Um carro alegórico da Porto da Pedra voltou a acirrar os ânimos entre o Carnaval carioca e a Igreja. O Tigre de São Gonçalo trará a fogueira da Inquisição cercada por estátuas que representam um Papa, seis cardeais, oito bispos e quatro hereges.

A alegoria, que faz parte do enredo “Não me proíbam criar, pois preciso curiar! Sou o país do futuro e tenho muito a inventar!” — de Max Lopes —, lembrará cientistas condenados à morte pelo tribunal da Igreja no Renascimento, por contrariar as leis vistas sob a ótica católica. “Não vejo problema. É História e não estou preocupado porque o assunto está carnavalizado. Não é para ofender ninguém”, defende-se Max.

Para a Arquidiocese, o carro mereceria a fogueira. “É um assunto delicado para ser usado no contexto do Carnaval. É um abuso, uma agressão à fé. O departamento jurídico já está acostumado a lidar com isso e tomará as medidas cabíveis”, ameaça o bispo-auxiliar do Rio, Dom Edney Mattoso.

D. Edney lamenta que o uso da imagem da Igreja tenha se tornado comum para criar “polêmica”: “Já está ficando batido procurar fervescência com temas religiosos. Fico perplexo com esse comportamento reprovável”.

Religiosos condenam abordagem

Religiosos não aprovam a abordagem da Inquisição no Carnaval. “O assunto é muito complexo e fora de propósito. Não se pode resumir a Igreja naquela época à imagem dos papas e bispos. A Inquisição foi um tribunal político, qualquer interpretação simples não será bem recebida pelas pessoas”, avalia o padre Jesus Hortal, reitor da PUC.

Além do contexto histórico, o padre lembrou as vítimas do antigo tribunal. “Não é um tema digno de espetáculo. Tem que se lembrar que a memória de muitas vidas está envolvida e tratar como Carnaval é desumano”, lamenta o reitor.

O bispo Dom Roberto Guimarães, responsável pela Diocese de Campos, também condenou a alegoria idealizada por Max Lopes. “Acho totalmente inoportuno. A Igreja cometeu atos reprováveis. Não entendo por que o assunto tem que ser tratado de forma tão leviana”, condenou.

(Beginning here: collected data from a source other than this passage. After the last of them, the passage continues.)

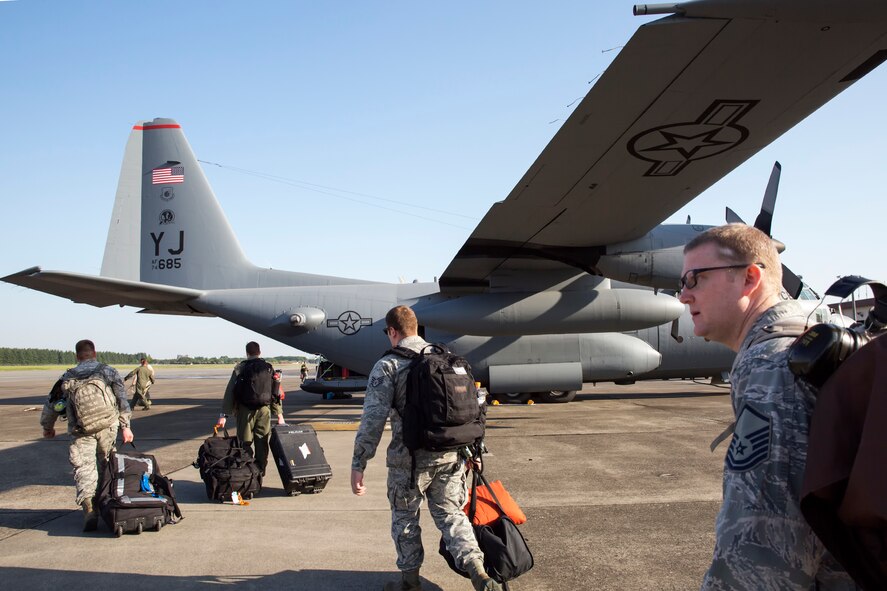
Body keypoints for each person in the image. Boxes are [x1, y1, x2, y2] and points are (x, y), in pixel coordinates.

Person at [679, 224, 856, 590]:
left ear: (750, 278)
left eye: (695, 279)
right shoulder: (797, 350)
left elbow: (762, 549)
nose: (683, 296)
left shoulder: (772, 368)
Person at [350, 305, 501, 591]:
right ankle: (478, 572)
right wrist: (475, 453)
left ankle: (410, 583)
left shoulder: (389, 365)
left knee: (405, 519)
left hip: (409, 461)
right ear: (416, 328)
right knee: (452, 516)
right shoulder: (446, 358)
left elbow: (372, 419)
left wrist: (359, 463)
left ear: (392, 331)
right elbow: (470, 409)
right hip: (451, 456)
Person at [40, 339, 134, 531]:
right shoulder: (108, 371)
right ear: (94, 353)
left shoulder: (67, 377)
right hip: (107, 427)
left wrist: (47, 427)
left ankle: (89, 508)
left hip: (81, 430)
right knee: (107, 464)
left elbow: (52, 405)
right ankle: (106, 503)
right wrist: (126, 426)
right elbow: (122, 401)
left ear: (77, 356)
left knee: (84, 468)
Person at [216, 341, 284, 476]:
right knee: (262, 442)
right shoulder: (268, 367)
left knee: (245, 443)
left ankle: (248, 472)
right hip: (264, 410)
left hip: (245, 410)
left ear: (247, 353)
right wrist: (279, 415)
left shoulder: (240, 368)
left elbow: (230, 391)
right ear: (260, 352)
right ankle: (261, 472)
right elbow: (275, 392)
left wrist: (224, 415)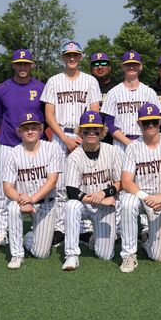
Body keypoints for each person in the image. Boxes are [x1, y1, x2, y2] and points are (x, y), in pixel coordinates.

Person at [40, 40, 103, 246]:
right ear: (63, 57)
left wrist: (83, 136)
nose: (72, 58)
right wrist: (65, 138)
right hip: (61, 136)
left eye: (75, 55)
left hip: (84, 135)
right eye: (68, 55)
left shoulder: (90, 81)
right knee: (58, 185)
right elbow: (49, 115)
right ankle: (60, 228)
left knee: (83, 182)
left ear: (81, 57)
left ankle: (83, 229)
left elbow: (94, 111)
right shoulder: (54, 81)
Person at [0, 49, 46, 248]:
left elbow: (46, 116)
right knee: (4, 188)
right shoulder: (3, 88)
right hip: (9, 143)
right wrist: (10, 128)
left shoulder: (41, 87)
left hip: (36, 145)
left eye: (26, 63)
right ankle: (2, 230)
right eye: (19, 63)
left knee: (38, 184)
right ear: (13, 65)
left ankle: (38, 227)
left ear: (32, 65)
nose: (22, 67)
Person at [118, 104, 161, 272]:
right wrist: (145, 197)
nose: (150, 125)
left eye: (154, 122)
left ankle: (148, 241)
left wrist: (160, 197)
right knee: (127, 202)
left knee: (158, 256)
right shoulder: (133, 147)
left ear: (160, 122)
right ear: (139, 124)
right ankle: (128, 255)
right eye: (146, 122)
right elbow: (126, 181)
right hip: (142, 198)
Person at [61, 111, 123, 271]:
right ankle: (71, 255)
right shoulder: (74, 156)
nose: (91, 133)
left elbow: (121, 182)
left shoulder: (113, 151)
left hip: (105, 206)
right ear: (80, 132)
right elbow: (72, 192)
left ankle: (94, 239)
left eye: (96, 130)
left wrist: (103, 194)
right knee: (71, 206)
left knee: (105, 255)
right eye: (86, 130)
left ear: (102, 131)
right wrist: (99, 199)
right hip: (84, 205)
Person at [1, 112, 64, 269]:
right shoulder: (13, 153)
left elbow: (52, 180)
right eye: (26, 128)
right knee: (13, 208)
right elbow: (7, 187)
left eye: (34, 128)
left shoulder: (52, 149)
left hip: (46, 203)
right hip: (23, 202)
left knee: (41, 254)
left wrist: (32, 199)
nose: (30, 131)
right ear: (19, 131)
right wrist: (21, 199)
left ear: (41, 130)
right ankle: (17, 255)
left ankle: (30, 236)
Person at [100, 50, 161, 151]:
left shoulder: (150, 92)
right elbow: (108, 123)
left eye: (135, 64)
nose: (131, 67)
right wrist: (127, 142)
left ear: (140, 67)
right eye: (128, 65)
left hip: (145, 142)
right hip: (120, 145)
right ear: (123, 67)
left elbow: (158, 121)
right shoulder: (113, 93)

A utilização de imagens que representam bispos, cardeais e até mesmo o Papa também foi alvo de críticas. “Como bispo, me sinto ultrajado, agredido e ridicularizado. Não é uma forma honesta de se tratar a História”, concluiu Dom Roberto.

Católicos: chance de ação judicial

A caracterização na alegoria da Porto da Pedra também não foi bem recebida pela Diocese de Niterói. O caso já está sendo estudado pelo Departamento Jurídico da Mitra e o monsenhor Valdir Mesquita, vigário-geral da cidade, só se pronunciará após parecer de seus advogados.

No Rio, o Departamento Jurídico da Arquidiocese estuda o que fazer. “Normalmente o diálogo é suficiente. Ainda é preciso analisar o caso com cuidado para aí começar a tomar as medidas, mas qualquer católico que se sinta agredido pode entrar com ação contra a escola”, afirma Clodine Dutra, advogada responsável.

No Carnaval do ano passado, a Viradouro precisou modificar, poucos dias antes do desfile, o carro que mostraria o Holocausto nazista. O carnavalesco Paulo Barros havia idealizado a alegoria com um destaque vestido de Hitler sobre esculturas de corpos de judeus mortos. Proibida pela Justiça, a alegoria foi alterada para o desfile.